This method is very similar to the post hoc pair-wise comparisons
that you may have conducted as a follow-up to running an analysis of variance
in the second course of this specialization, Data Analysis Tools.
That is, reference group coding allows us to compare
each group of our explanatory variable, referred to as the comparison groups,
to another group, which is referred to as the reference group.
For example, if our response variable is the number of nicotine dependence
symptoms, reference coding allows us to compare number of nicotine dependence
symptoms for each group of our categorical variable to a designated reference group.
However, unlike an analysis of variance post hoc test, for
which we conduct the comparisons after testing the ANOVA,
the comparisons are part of the estimation of the multi regression model.
This allows us to examine explanatory variable group differences on the response
variable after adjusting for the other explanatory variables in the model.
To demonstrate how to analyze a categorical explanatory variable with
three or more categories, we will return to our NESARC data multiple work
aggression analysis, predicting number of nicotine dependent symptoms for
multiple explanatory variables.
We could also add an ethnicity-race explanatory variable.

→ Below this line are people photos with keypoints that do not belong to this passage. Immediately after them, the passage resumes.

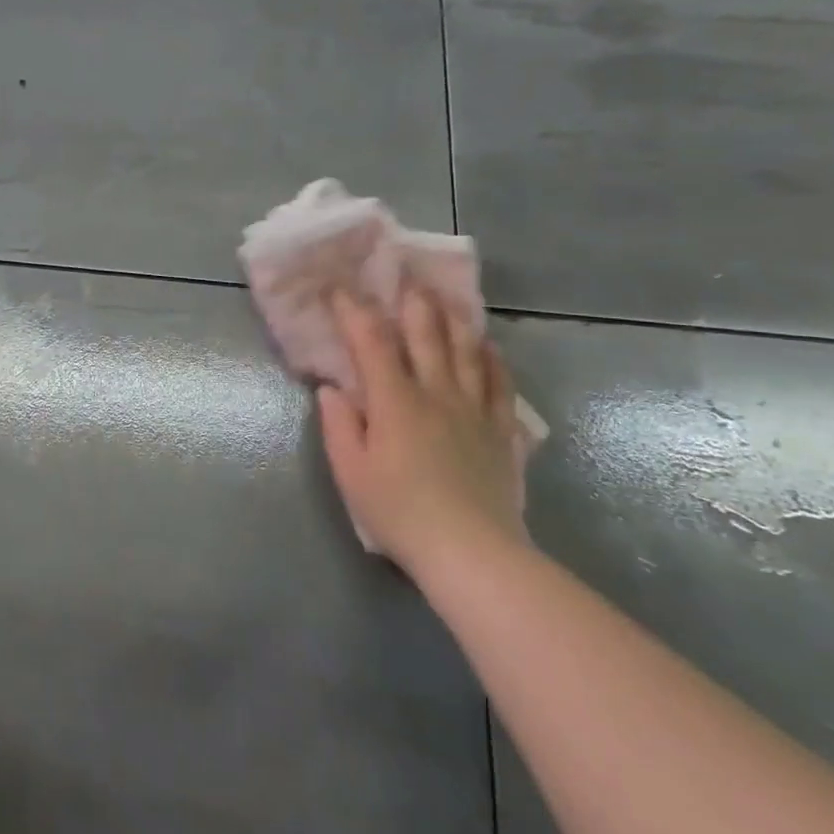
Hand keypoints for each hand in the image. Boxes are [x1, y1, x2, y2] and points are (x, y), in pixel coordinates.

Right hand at [316, 285, 528, 574]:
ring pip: (467, 351)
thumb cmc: (399, 512)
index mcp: (395, 401)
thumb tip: (332, 390)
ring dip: (453, 321)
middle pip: (426, 335)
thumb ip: (340, 425)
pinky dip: (493, 359)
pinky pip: (500, 384)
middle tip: (405, 280)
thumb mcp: (351, 472)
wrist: (472, 553)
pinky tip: (489, 347)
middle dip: (412, 303)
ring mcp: (474, 410)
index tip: (340, 291)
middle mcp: (436, 393)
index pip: (371, 342)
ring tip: (446, 300)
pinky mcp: (501, 431)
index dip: (354, 312)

Our ethnicity-race variable has four categories coded 0 = Hispanic,
1 = non-Hispanic White, 2 = non-Hispanic Black, and
3 = non-Hispanic Other ethnic or racial group.
In this example, what we wanna know is whether Hispanic individuals have more or
less nicotine dependence symptoms compared to individuals from the other
three racial, ethnic groups.
That is, we want to compare Hispanic individuals, the reference group,
to individuals from the other racial ethnic groups, the comparison groups,
on a number of nicotine dependence symptoms after controlling for
the other explanatory variables in the model.
To do this, we will use the same smf.ols function
that we used to test our earlier multiple regression model.
So we have our regression equation for which our NDsymptoms response variable
is being predicted by the explanatory variables DYSLIFE, MAJORDEPLIFE,
numbercigsmoked_c, age_c, SEX.
We add our ethnicity race variable,
ETHRACE, to the list of explanatory variables.
But to tell Python that it is a categorical variable,
we need to type a capital C and then put the name of the categorical variable in
parentheses after the capital C.
In this example,
we want to compare the Hispanic group to the three other ethnicity race groups.
So this will be our reference group.
If you remember, our ethnicity race variable is coded 0 for Hispanic.
The default and
Python is reference group coding, which in python is called treatment coding.
And the default reference category is the group with a value equal to 0,
which is Hispanic in this case.
Since this is what we're looking for
in this example, we do not need to add any code to change the default.
If we hadn't added a capital C with the ETHRACE variable in parentheses, Python
would have assumed that our ethnicity race variable was a quantitative variable, so
the regression coefficient would make no sense.
Here's the output.
Basically it is the same output that we see with the smf.ols function.
But, if we look at our table of parameter estimates, we see that there are three
regression coefficients for our categorical ethnicity race variable.
Note that there is no estimate for the Hispanic reference group.
The t dot and the number after it tells us that the treatment,
that is reference group, parameterization was used and
the number is the categorical variable code for the group.
For example, the non-Hispanic white group in our ETHRACE variable was coded 1.
So the t.1 indicates that it is the regression coefficient for the comparison
of the non-Hispanic White ethnic race group to our Hispanic reference group.
The three regression coefficients compare each of our ethnicity race groups
to the Hispanic group.
We can see that none of these three groups were significantly different from
the Hispanic group in number of nicotine dependent symptoms
because the p values all exceed our alpha level of .05.
As with the previous regression analysis, we see that major life depression and
number of cigarettes smoked are positively associated with number of nicotine
dependent systems.
If we wanted to make other comparisons, for example, to compare non-Hispanic White
to non-Hispanic Black, then we would need to override the default reference group so
that the value of 1 in the ETHRACE variable,
which indicates the non-Hispanic White group, is used as the reference group.
The code here shows how to do it.
It's mostly the same code, but now because we are not using the default,
we need to add some code to tell Python to continue to use the treatment or
reference group coding and designate the reference group.
We do this by adding a comma after the name of our ETHRACE variable in
parentheses.
Then treatment with a capital T.
And then within another set of parenthesis, reference=1.
This additional Python code provides a comparison of
the three other ethnicity race groups to the non-Hispanic White group.
Here's the output.
Now the group code at 1, no longer has a parameter estimate and
the other coefficients for t.0, t.2 and t.3 compare each of the other three
racial ethnic groups to the non Hispanic white group.
Participants in the non Hispanic other ethnic racial group
had a significantly greater number of nicotine dependent symptoms compared to
non Hispanic white participants.
There are no significant differences for Hispanic and
non Hispanic black participants compared to non Hispanic white participants.